◆ EXERCISE:
For this listing, report how many lines contain the string "CreationDate", using only a number.

◆ TASK DATA:
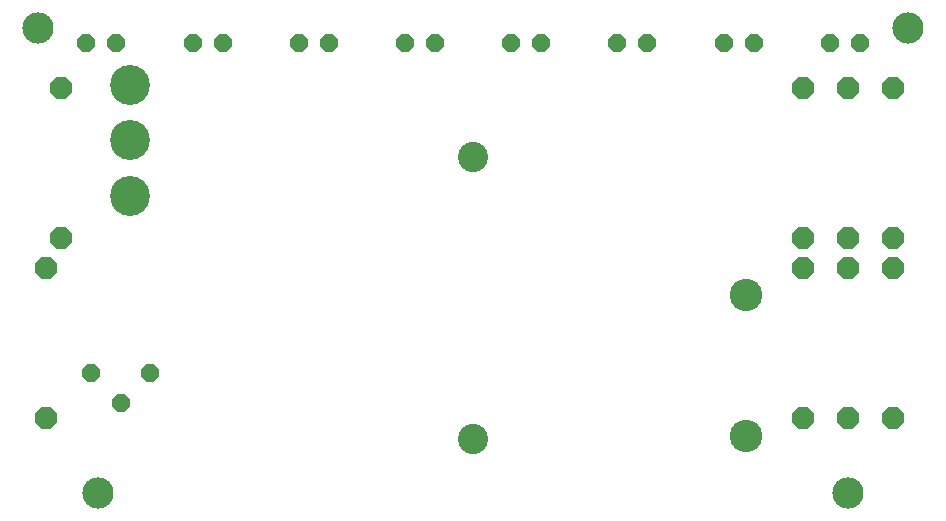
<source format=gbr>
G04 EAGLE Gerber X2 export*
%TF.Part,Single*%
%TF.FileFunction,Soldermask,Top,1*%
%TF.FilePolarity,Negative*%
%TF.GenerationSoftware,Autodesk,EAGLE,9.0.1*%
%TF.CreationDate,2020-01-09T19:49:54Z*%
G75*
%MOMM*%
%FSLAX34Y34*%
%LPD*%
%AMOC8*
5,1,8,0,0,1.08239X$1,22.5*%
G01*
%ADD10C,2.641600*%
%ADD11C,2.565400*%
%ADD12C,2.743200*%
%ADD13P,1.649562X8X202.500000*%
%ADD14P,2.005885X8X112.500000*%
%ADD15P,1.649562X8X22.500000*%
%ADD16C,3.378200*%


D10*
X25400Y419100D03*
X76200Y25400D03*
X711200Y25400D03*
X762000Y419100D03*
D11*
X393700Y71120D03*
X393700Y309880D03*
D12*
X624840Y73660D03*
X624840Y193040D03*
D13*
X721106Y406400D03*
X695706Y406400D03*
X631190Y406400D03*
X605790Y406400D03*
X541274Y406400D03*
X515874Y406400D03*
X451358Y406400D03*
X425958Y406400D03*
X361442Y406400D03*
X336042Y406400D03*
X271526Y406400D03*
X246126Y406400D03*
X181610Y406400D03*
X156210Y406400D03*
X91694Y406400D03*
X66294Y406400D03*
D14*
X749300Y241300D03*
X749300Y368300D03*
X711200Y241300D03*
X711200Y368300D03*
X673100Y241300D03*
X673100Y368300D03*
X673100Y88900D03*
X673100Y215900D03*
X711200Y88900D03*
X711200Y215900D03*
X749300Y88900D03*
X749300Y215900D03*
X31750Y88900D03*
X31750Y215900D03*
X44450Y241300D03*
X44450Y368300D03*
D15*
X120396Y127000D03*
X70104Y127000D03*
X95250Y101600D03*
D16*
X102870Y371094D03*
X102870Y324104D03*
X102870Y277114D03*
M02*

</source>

==

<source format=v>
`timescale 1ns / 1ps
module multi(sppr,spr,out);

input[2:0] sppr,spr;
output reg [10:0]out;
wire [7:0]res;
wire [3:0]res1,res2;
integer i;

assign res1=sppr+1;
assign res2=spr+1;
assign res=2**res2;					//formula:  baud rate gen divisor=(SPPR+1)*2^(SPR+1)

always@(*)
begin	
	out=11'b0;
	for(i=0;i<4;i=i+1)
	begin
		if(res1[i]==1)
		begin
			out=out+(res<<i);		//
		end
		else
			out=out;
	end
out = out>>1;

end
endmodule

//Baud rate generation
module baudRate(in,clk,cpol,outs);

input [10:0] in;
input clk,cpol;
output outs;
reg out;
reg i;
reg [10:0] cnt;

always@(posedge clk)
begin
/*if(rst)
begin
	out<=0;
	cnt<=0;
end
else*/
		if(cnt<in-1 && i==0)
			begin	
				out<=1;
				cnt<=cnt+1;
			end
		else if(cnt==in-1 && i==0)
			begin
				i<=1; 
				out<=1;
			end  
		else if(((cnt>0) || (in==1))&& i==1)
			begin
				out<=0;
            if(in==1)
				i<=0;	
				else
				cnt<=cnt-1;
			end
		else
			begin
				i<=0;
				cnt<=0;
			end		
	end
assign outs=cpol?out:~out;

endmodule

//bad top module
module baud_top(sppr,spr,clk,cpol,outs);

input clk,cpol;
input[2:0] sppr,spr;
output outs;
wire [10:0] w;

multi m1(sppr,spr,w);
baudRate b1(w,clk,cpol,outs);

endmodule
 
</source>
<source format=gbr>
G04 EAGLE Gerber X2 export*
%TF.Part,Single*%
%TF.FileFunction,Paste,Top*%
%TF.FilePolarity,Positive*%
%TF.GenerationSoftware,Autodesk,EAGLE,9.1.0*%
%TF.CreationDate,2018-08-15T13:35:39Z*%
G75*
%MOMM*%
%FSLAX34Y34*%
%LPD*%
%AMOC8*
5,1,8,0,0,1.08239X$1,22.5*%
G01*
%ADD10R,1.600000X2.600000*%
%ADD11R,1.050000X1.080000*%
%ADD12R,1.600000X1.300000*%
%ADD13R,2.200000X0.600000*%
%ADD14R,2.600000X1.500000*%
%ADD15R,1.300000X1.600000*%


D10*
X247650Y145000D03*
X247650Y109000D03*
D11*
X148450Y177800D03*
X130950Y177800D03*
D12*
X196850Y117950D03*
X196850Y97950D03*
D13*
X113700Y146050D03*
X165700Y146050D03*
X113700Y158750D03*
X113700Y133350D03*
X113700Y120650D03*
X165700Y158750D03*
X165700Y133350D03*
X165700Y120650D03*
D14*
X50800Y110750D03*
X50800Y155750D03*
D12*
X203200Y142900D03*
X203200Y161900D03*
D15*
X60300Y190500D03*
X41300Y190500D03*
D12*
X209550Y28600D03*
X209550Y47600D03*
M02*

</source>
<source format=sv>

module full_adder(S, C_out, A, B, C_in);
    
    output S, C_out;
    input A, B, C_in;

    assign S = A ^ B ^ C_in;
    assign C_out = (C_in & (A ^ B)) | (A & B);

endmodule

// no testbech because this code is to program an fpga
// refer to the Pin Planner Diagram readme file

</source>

...

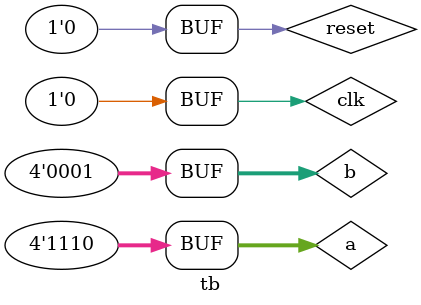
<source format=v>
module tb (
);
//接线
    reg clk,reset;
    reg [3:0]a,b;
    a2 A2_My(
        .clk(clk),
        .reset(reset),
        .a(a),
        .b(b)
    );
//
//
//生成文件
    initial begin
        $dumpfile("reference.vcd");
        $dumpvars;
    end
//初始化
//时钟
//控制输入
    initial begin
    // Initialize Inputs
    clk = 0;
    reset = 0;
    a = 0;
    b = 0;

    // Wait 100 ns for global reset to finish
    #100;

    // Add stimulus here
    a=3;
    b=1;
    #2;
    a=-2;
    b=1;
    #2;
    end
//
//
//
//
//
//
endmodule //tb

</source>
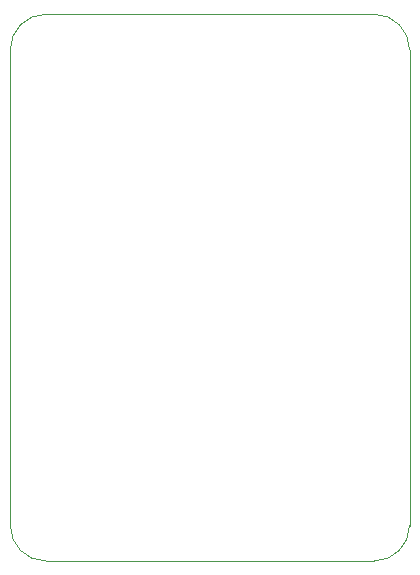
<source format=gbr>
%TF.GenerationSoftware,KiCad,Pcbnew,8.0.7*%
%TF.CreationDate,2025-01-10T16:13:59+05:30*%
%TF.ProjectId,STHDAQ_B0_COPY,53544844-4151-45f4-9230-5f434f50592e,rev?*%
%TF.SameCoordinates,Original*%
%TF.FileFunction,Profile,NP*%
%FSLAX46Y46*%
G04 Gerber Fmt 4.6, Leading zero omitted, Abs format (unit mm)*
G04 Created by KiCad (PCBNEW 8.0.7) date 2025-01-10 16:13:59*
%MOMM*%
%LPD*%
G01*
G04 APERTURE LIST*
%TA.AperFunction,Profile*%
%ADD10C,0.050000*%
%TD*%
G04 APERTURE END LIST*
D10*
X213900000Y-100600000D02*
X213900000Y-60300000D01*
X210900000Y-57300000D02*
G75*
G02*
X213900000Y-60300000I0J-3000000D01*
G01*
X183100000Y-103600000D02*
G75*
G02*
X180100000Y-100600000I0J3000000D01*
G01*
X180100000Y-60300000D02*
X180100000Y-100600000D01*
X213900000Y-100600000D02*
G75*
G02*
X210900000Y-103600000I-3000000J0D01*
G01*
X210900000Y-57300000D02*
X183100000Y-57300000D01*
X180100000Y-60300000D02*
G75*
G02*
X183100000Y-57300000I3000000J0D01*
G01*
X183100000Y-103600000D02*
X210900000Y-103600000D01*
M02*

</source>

◆ RESPONSE AREA:
3